Swap every "Soccer" in the text of all the records below for "Football", keeping everything else unchanged, and leave the pictures out of your answer.

» **Data supplied**:
· · ·

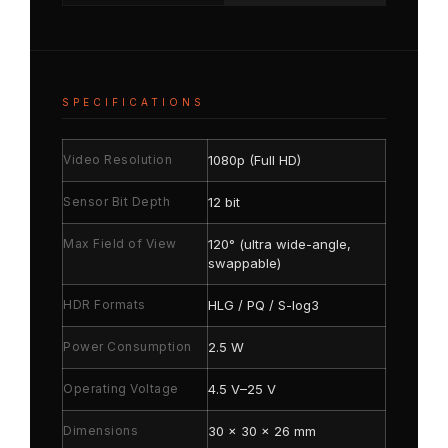
SPECIFICATIONS
Video Resolution
1080p (Full HD)
Sensor Bit Depth
12 bit
Max Field of View
120° (ultra wide-angle,
swappable)
HDR Formats
HLG / PQ / S-log3
Power Consumption
2.5 W
Operating Voltage
4.5 V–25 V
Dimensions
30 × 30 × 26 mm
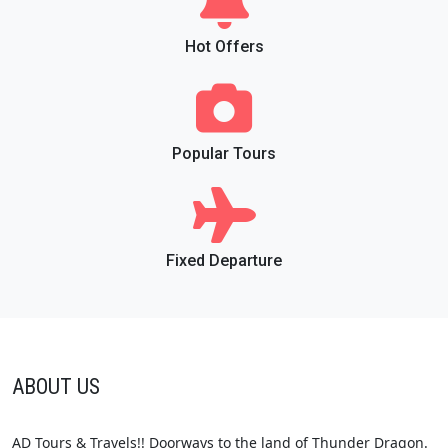
Hot Offers
Popular Tours
Fixed Departure
ABOUT US
AD Tours & Travels!! Doorways to the land of Thunder Dragon.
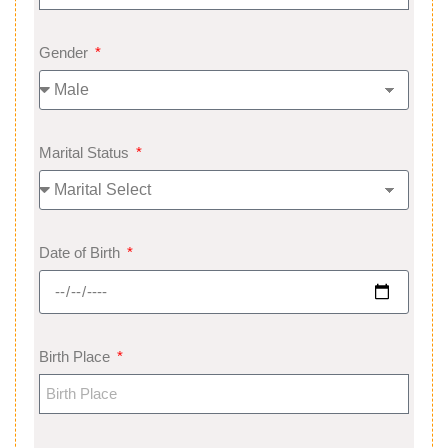
Gender
Marital Status
Date of Birth
Birth Place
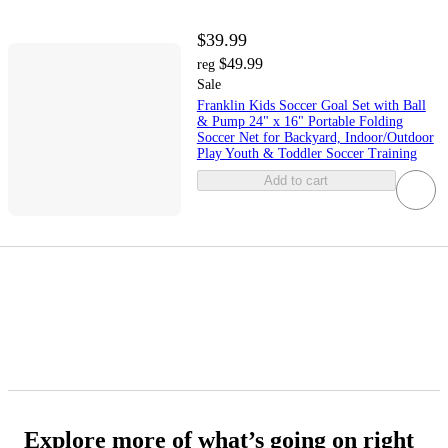
$39.99
$49.99
reg
Sale
Franklin Kids Soccer Goal Set with Ball
& Pump 24" x 16" Portable Folding
Soccer Net for Backyard, Indoor/Outdoor
Play Youth & Toddler Soccer Training
Add to cart
Explore more of what’s going on right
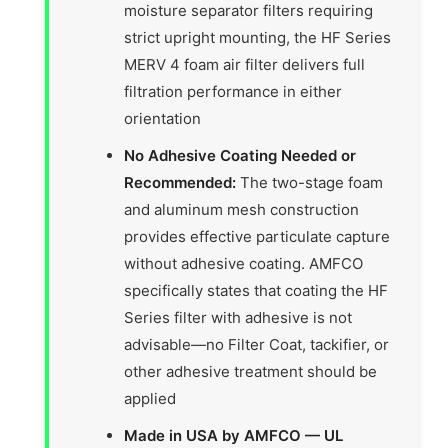
moisture separator filters requiring
strict upright mounting, the HF Series
MERV 4 foam air filter delivers full
filtration performance in either
orientation
No Adhesive Coating Needed or
Recommended:
The two-stage foam
and aluminum mesh construction
provides effective particulate capture
without adhesive coating. AMFCO
specifically states that coating the HF
Series filter with adhesive is not
advisable—no Filter Coat, tackifier, or
other adhesive treatment should be
applied
Made in USA by AMFCO — UL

· · ·

» **Answer box**:
SPECIFICATIONS
Video Resolution
1080p (Full HD)
Sensor Bit Depth
12 bit
Max Field of View
120° (ultra wide-angle,
swappable)
HDR Formats
HLG / PQ / S-log3
Power Consumption
2.5 W
Operating Voltage
4.5 V–25 V
Dimensions
30 × 30 × 26 mm
Hot Offers
Popular Tours
Fixed Departure
ABOUT US
AD Tours & Travels!! Doorways to the land of Thunder Dragon.
Gender
Marital Status
Date of Birth
Birth Place
$39.99
$49.99
reg
Sale
Franklin Kids Football Goal Set with Ball
& Pump 24" x 16" Portable Folding
Football Net for Backyard, Indoor/Outdoor
Play Youth & Toddler Football Training
Add to cart
Explore more of what’s going on right
moisture separator filters requiring
strict upright mounting, the HF Series
MERV 4 foam air filter delivers full
filtration performance in either
orientation
No Adhesive Coating Needed or
Recommended:
The two-stage foam
and aluminum mesh construction
provides effective particulate capture
without adhesive coating. AMFCO
specifically states that coating the HF
Series filter with adhesive is not
advisable—no Filter Coat, tackifier, or
other adhesive treatment should be
applied
Made in USA by AMFCO — UL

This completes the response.